Depois, disseram-me na embaixada sul-africana:
- “O senhor, agora, vá para Moçambique. De Moçambique, você passa-se para lá.”
Deram-me esse conselho. Depois, tratei numa agência, mas a agência não... Era só dificuldades! Lá um tipo tinha uma tipa, um conhecimento, na embaixada, nesta coisa do cônsul, que é como chamava. Lá é que o papel era sempre enviado para trás e para a frente, para trás, para a frente, e eu nunca mais passava. Essa rapariga, depois, é que deu a volta aos papéis e dali fui-me embora. Lá me passei. Ainda demorou. Eu tinha autorização para entrada lá. Em qualquer altura entrava. Aqui, é que me cortavam a papelada toda. Até pagava pouco, na altura, pelas passagens para lá. Eu acho que paguei pouco. Fui de avião. No 727 por Espanha. Espanha, Angola, África do Sul. Antigamente, era muito ruim. Muito ruim. Eu não gosto de estar a aprofundar o que era a passagem, porque isto... O que lá vai, lá vai, mas até me está a tocar.
Lá, o trabalho era um bocado diferente, mas a gente adapta-se. Era mais controlado. Não era como aqui. Aqui, cada um faz à sua maneira. Lá, não. A gente entra dentro dum apartamento, aquilo é tudo igual. Fazem aqui igual, ali igual. Aqui, se aquele fez em aresta, aquele fez em gaveta. Lá, quando acaba o apartamento, a gente olha e o apartamento está todo por igual. É diferente o nosso trabalho. Cada um puxa por seu lado. Não temos pessoas a prepará-los. Lá, aprende-se a arte, tem que se ter o livrozinho e sabe-se da sua categoria.
Ainda lá andei uns anos. Trabalhei sempre na construção, em várias companhias. O que é, era tudo judeu. Malta judia, mas boa malta, muito porreira. Boa gente, não tenho nada a dizer. Andei lá e ganhava-se para viver. Já estava a dar. Na altura, já dava uma coisita. Mandei vir a mulher e lá me aguentei. Na altura, não a levei, porque não sabia as dificuldades que ia pagar. Ela estava em casa e eu ganhava o suficiente para os filhos comerem e beberem. Era muito diferente. Comprava-se uma casa com facilidade. Aqui um homem tem de pagar quatro, cinco casas. Lá, não. Lá, a gente comprava a casa, dava “x” e ia pagando. Depois dizia:
- “Quando o senhor puder liquidar, liquida.”

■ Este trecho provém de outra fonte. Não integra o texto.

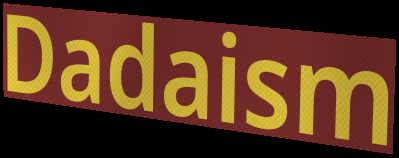
Dadaism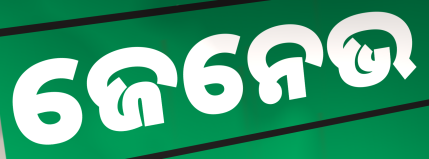
ଜେନେଭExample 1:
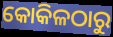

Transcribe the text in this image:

କୋକିଳଠାରୁ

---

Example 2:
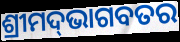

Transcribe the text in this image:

ଶ୍ରୀମଦ୍‌ଭାଗବତର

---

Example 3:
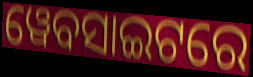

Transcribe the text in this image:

ୱେବସାଇଟରେ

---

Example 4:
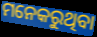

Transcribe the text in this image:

ମନେକରୁଥିବା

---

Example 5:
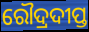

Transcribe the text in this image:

ରୌଦ୍ରଦୀପ୍ତ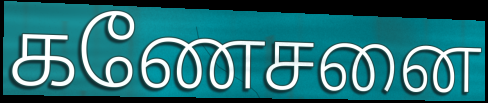
கணேசனைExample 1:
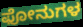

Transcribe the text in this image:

ಫೋನುಗಳ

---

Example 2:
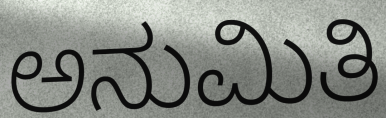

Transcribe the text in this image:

ಅನುಮಿತಿ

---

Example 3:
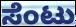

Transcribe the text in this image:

ಸೆಂಟು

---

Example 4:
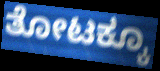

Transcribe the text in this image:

ತೋಟಕ್ಕೂ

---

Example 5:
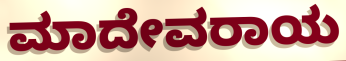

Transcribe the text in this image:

ಮಾದೇವರಾಯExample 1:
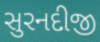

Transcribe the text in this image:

સુરનદીજી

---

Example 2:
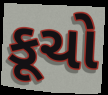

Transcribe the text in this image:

કૂચો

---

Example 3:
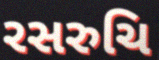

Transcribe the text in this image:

રસરુચિ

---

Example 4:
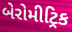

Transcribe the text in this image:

બેરોમીટ્રિક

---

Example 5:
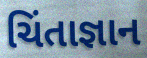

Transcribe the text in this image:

ચિંતાજ્ઞાનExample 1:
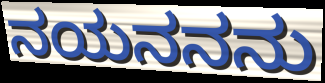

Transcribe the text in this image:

ನಯನನನು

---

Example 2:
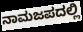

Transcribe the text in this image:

ನಾಮಜಪದಲ್ಲಿ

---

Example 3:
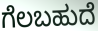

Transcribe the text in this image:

ಗೆಲಬಹುದೆ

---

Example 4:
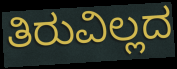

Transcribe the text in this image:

ತಿರುವಿಲ್ಲದ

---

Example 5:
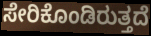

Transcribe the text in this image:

ಸೇರಿಕೊಂಡಿರುತ್ತದೆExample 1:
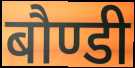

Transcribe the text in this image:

बौण्डी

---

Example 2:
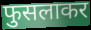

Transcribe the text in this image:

फुसलाकर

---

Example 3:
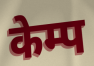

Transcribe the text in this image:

केम्प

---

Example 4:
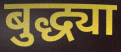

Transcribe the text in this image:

बुद्ध्या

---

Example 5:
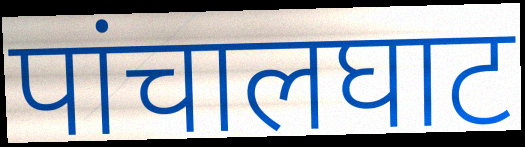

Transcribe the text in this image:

पांचालघाटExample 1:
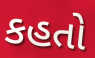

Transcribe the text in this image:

કહતો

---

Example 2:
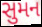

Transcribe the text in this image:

સુમન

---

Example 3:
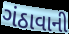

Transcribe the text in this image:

ગંઠાવાની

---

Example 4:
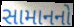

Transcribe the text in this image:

સામાનનો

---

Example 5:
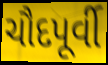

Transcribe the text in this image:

ચૌદપૂર્વી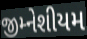
જીમ્નેશીયમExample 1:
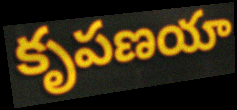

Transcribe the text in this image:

కృపణయా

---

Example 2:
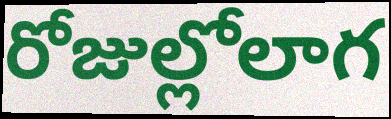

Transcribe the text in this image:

రోజుల్లోలాగ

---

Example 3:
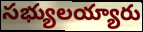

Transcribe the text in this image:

సభ్యులయ్యారు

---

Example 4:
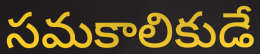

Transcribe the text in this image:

సమకాలికుడే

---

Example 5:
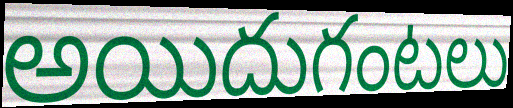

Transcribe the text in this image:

అయిదుగంటలుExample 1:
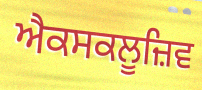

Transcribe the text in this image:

ਐਕਸਕਲੂਜ਼ਿਵ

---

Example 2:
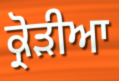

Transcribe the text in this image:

ਕ੍ਰੋੜੀਆ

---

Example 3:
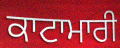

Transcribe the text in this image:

ਕਾਟਾਮਾਰੀ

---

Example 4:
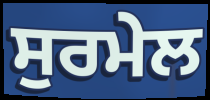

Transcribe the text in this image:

ਸੁਰਮੇਲ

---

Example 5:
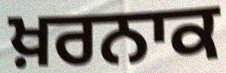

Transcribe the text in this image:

ਖ਼ਰਨਾਕ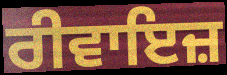
ਰੀਵਾਇਜ਼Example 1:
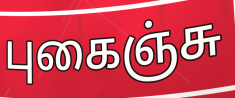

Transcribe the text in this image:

புகைஞ்சு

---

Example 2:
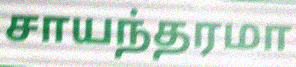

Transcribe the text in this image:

சாயந்தரமா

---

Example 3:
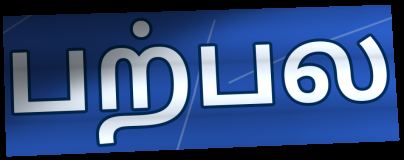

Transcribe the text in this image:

பற்பல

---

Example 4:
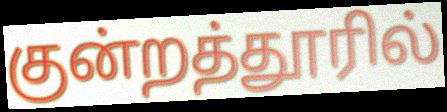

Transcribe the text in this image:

குன்றத்தூரில்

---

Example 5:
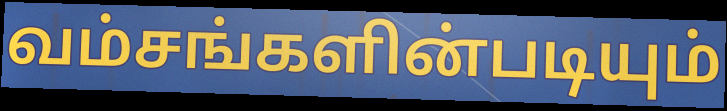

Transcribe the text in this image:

வம்சங்களின்படியும்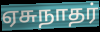
ஏசுநாதர்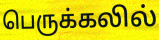
பெருக்கலில்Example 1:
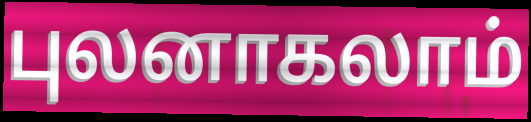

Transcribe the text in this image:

புலனாகலாம்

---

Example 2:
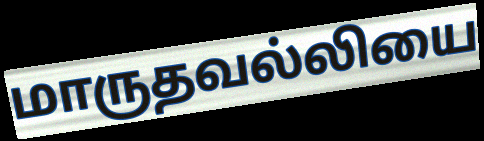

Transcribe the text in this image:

மாருதவல்லியை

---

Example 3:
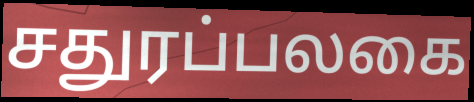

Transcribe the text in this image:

சதுரப்பலகை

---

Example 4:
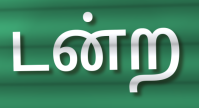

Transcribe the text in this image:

டன்ற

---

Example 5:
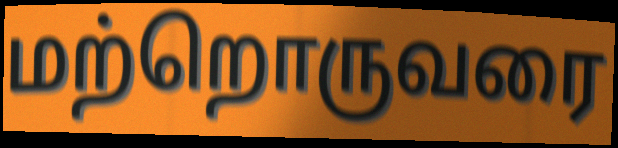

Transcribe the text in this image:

மற்றொருவரைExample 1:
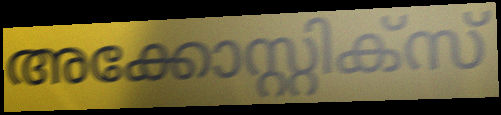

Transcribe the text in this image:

അക്കോസ്റ്റിക്സ്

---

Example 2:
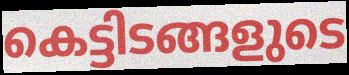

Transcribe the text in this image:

കെട്ടിടങ്ങളുടെ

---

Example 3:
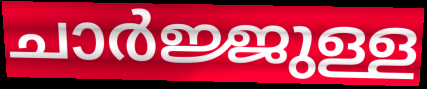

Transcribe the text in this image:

ചാർജ്ജുള്ള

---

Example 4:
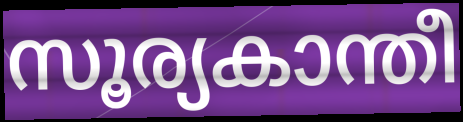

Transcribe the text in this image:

സൂര്യകാന്തീ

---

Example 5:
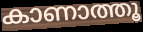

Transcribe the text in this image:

കാണാത്തൂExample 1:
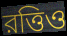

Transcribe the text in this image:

রত্তিও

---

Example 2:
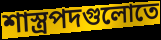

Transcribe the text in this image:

শাস্ত্রপদগুলোতে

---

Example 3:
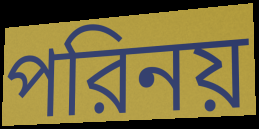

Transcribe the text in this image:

পরিনয়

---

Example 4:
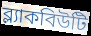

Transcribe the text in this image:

ব্ল্যাকবিউটি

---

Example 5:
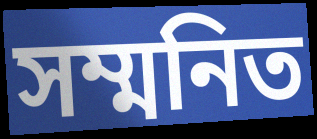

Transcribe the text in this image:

Aqui é uma roubalheira. Admite-se isto? A gente anda a trabalhar para quem? Para os bancos? É uma tristeza. Não percebo nada. Como é que as pessoas, coitadas, podem comprar uma casa? Como é que a juventude pode comprar uma casa? Paga cinco, seis casas. Lá, não. Lá, com pouco tempo, a gente tinha a casa paga. Toda a gente trabalhava, chegava, ia-se às agências tratar, assinava-se, tanto, tanto, tanto, prazo de tanto tempo. Quando quer, paga, pagou. Acabou. Às vezes, a malta falava em voltar a Portugal:
- “Não, Portugal não é bom. É bom para cozer com couves e deitá-los aos porcos?”
É o que eles diziam, coitados. É aborrecido. Eles daqui, coitados, lixados.
- “Lá comem tudo e os outros não comem nada” - era o que eles diziam.